Eine indische Verlobungsfeier (1)

Indische Hochzeiten erstrecken sich in ihrer Fülle über mehrere bedeutungsvolle, separate Feste, einschließlich der Ring-Zeremonie, die vom Brautvater gehalten wird und während der das Paar seinen ersten öffentlichen Auftritt hat. Es werden Ringe ausgetauscht. :yes: Der Ring für die Frau wurde von der Familie des Mannes gekauft und umgedreht, so dass man den jeweiligen Ring vorher nicht nur nicht gesehen hat, sondern die beiden Exemplare auch nicht unbedingt zusammenpassen müssen.
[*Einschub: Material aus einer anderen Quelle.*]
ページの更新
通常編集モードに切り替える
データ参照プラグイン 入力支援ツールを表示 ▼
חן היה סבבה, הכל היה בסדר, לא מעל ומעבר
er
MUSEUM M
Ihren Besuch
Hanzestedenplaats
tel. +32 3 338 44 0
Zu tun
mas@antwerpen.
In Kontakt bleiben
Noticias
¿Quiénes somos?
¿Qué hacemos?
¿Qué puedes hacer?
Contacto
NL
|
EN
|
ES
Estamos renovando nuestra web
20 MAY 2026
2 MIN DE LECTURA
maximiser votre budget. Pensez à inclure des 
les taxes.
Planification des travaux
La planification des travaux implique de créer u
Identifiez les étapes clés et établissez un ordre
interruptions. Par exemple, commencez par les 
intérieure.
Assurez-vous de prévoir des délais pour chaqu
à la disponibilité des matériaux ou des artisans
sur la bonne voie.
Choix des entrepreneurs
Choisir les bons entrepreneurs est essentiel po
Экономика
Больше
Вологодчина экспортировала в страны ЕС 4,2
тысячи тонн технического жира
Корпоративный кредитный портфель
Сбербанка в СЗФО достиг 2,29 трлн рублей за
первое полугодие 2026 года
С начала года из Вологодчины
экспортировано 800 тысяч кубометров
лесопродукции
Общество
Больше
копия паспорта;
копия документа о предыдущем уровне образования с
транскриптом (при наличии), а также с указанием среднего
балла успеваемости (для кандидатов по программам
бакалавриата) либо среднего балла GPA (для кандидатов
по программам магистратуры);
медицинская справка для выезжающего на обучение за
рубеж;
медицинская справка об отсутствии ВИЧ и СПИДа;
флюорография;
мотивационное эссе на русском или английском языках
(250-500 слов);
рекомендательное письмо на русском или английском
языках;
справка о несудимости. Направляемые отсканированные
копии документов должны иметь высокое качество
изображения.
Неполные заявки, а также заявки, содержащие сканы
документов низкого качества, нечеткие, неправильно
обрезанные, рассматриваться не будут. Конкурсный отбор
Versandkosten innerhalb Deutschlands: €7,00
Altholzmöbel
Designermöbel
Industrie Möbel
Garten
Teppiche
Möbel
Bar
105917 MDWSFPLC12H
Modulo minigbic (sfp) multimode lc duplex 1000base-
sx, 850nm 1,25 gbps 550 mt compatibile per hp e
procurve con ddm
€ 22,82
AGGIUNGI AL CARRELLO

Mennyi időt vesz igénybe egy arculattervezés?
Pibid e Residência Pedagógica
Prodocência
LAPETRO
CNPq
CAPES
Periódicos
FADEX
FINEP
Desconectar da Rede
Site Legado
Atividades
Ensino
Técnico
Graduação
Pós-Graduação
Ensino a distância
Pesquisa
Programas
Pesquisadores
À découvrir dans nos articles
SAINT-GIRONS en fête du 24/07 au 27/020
Später findet die Verlobungsfeier statt. Diese wird von der Familie des Bräutigams abgehalten und findet in Abwesenheit der Braut statt. Wir düsten also alle von Delhi nach Faridabad, woher mein nagelneuer Schwager stammt. 16Uhr sollte es losgehen. Pünktlich 18 Uhr fuhren wir ab und kamen dennoch eine Stunde zu zeitig an. Die Festhalle war noch nicht einmal fertig dekoriert. Von der Familie des Bräutigams fehlte jede Spur. ;D

engagement party

Im Laufe des rasant verpuffenden Abends trudelte die Familie des Bräutigams langsam ein. Gegen 21Uhr ließ sich dann auch der Bräutigam blicken. Von da an war Weihnachten. Über Mitgift habe ich kürzlich erst geschrieben, und heute erzähle ich, wie das dann aussieht: die Brautfamilie war mit Wagenladungen von Geschenken angerückt für jeden aus der Familie des Bräutigams. Die Eltern erhielten Haushaltselektronik wie Mikrowelle &Co. Der Bräutigam erhielt Goldschmuck. Weiterhin gab es ein Teeservice aus Silber (wunderschön!) und anderen Klimbim in dieser Richtung. Ein Korb voll Früchte. Teller voller Trockenfrüchte, die ich zuvor zusammen mit Priya (der Braut) zu Hause mit Hilfe von bunter Folie und buntem Glitzerklebeband verpackt habe. ;D Saris für alle Frauen der Familie. Stoff für Hosen und Oberhemden (für den Maßschneider) für alle Männer der Familie.
Die Männer saßen auf weiß abgedeckten Matratzen auf dem Boden im Schneidersitz. Der Bräutigam saß auf einem kleinen Holzhocker, unter dem zuvor mit weißer Kreide ein Rangoli gemalt worden war. Glücksverheißend und Pech abweisend. Die meisten Geschenke wurden von Rahul übergeben, da er der Bruder der Braut war. Aber auch die Onkels und anderen männlichen Vertreter der Familie teilten Geschenke aus. Die Saris wurden von den Frauen ausgeteilt, und als Schwägerin der Braut teilte ich die Saris an die Schwestern des Bräutigams aus. :wave:

Die Geschenke wurden jeweils zusammen mit Geldscheinen vergeben. Ihr könnt bei der enormen Größe einer indischen Familie ja raten, wie viele Stapel druckfeuchter Geldscheine in unterschiedlicher Denomination an diesem Abend ausgeteilt wurden.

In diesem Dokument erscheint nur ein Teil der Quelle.